(Page text Opens)
Documents include previously unreleased transcripts from hearings with the president’s family members – including Donald Trump Jr and Jared Kushner – and other Trump allies.

The investigation from 2017 and 2018 ultimately led to the president’s impeachment and the convictions of two witnesses for attempts to obstruct the investigation.

Another investigation by special counsel Robert Mueller didn’t establish a criminal conspiracy between the campaign and Russia but revealed attempts by the campaign to invite ”illicit Russian help” and the subsequent cover-up, committee chair Adam Schiff, who emerged as the president’s chief impeachment foe, said in a statement.

The “president’s misconduct did not end with his election in 2016 or his attempts to cover up that effort”, Mr Schiff said. “Rather, in the course of his presidency, he continued to seek illicit foreign help in his campaign by coercing another nation, Ukraine, to smear his opponent. After making use of Russia’s help with his first presidential campaign, president Trump pressed the Ukrainian president to help him in 2020 by withholding critical military aid to that country and a coveted head of state meeting.”

Mr Schiff said that the president’s efforts to “make use of the help of a foreign power to win an election, and then to extort yet another foreign power to try to win again, represent a grave threat to the health of our democracy now and in the future”.

The committee had initially voted to release the documents two years ago, but the transcripts remained in limbo under White House review, which Mr Schiff called an “excessive delay” and the “direct result of improper political interference” by the administration, he wrote in a letter to the Office of the Director of National Intelligence.

He wrote: “The testimony that the committee is releasing today serves as a stark reminder of the ongoing threat that Russian interference poses to our democratic process and, specifically, to the 2020 election.”

The release follows a Fox News appearance from Republican Congressman Devin Nunes, who dared Mr Schiff to release the transcripts for “the American people to see how little evidence there ever was for the Russian collusion hoax he advocated and continues to advocate” despite partisan efforts to withhold the documents.

Prior to their release, committee officials reviewed the redactions in the documents after they received them from the White House.
(Page text Closes)
#### Required actions:
1. In the news excerpt, which congressman dared Mr Schiff on Fox News to release the transcripts?
2. Reproduce the news excerpt between "The investigation from" and "in a statement.", inclusive.
(Supplied material Opens)
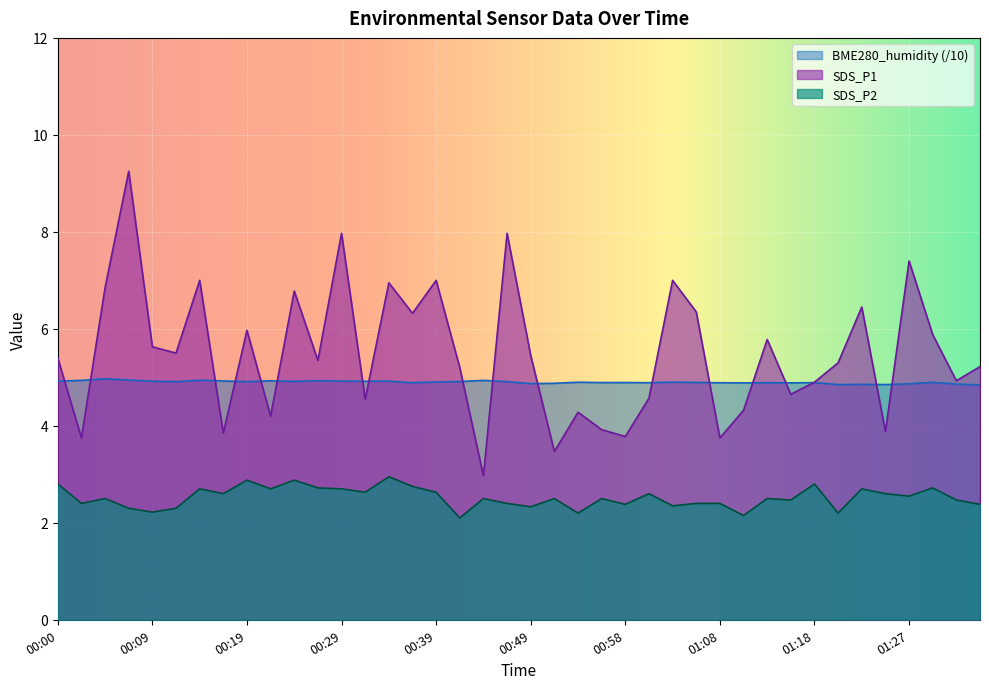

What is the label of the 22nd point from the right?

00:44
(Supplied material Closes)
(Supplied material Opens)
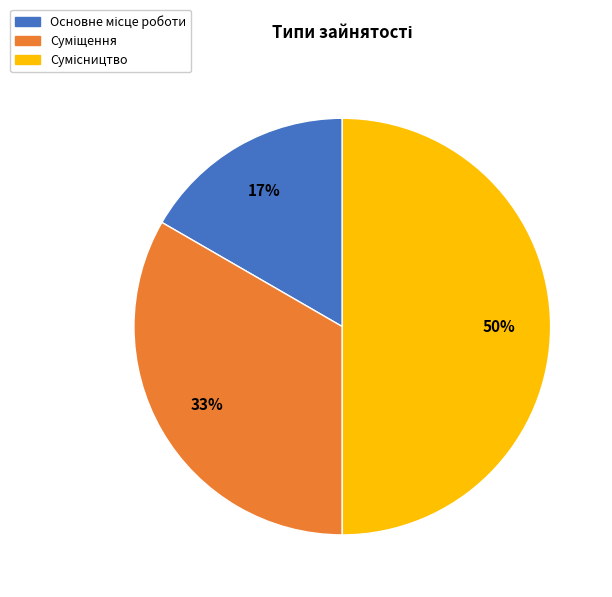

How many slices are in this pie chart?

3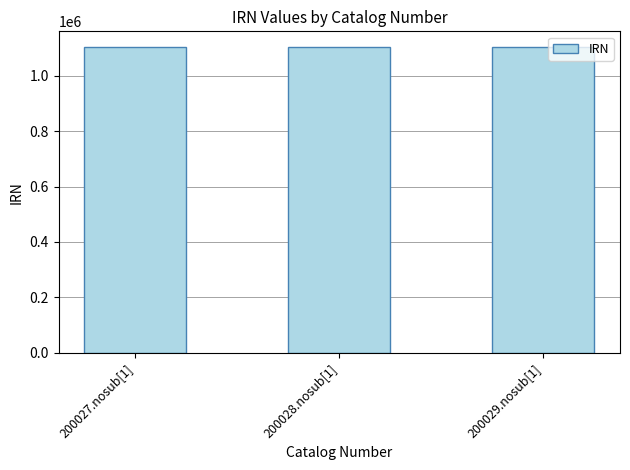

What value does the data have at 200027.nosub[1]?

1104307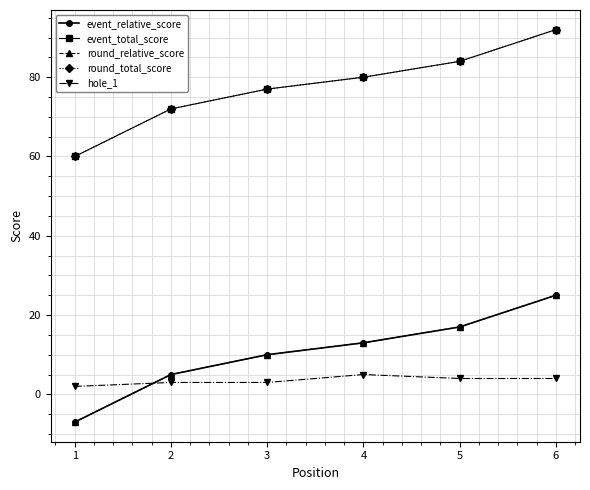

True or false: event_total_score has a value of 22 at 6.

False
(Supplied material Closes)
#### Task-by-task outputs:
1. Republican Congressman Devin Nunes

2.
The investigation from 2017 and 2018 ultimately led to the president’s impeachment and the convictions of two witnesses for attempts to obstruct the investigation.

Another investigation by special counsel Robert Mueller didn’t establish a criminal conspiracy between the campaign and Russia but revealed attempts by the campaign to invite ”illicit Russian help” and the subsequent cover-up, committee chair Adam Schiff, who emerged as the president’s chief impeachment foe, said in a statement.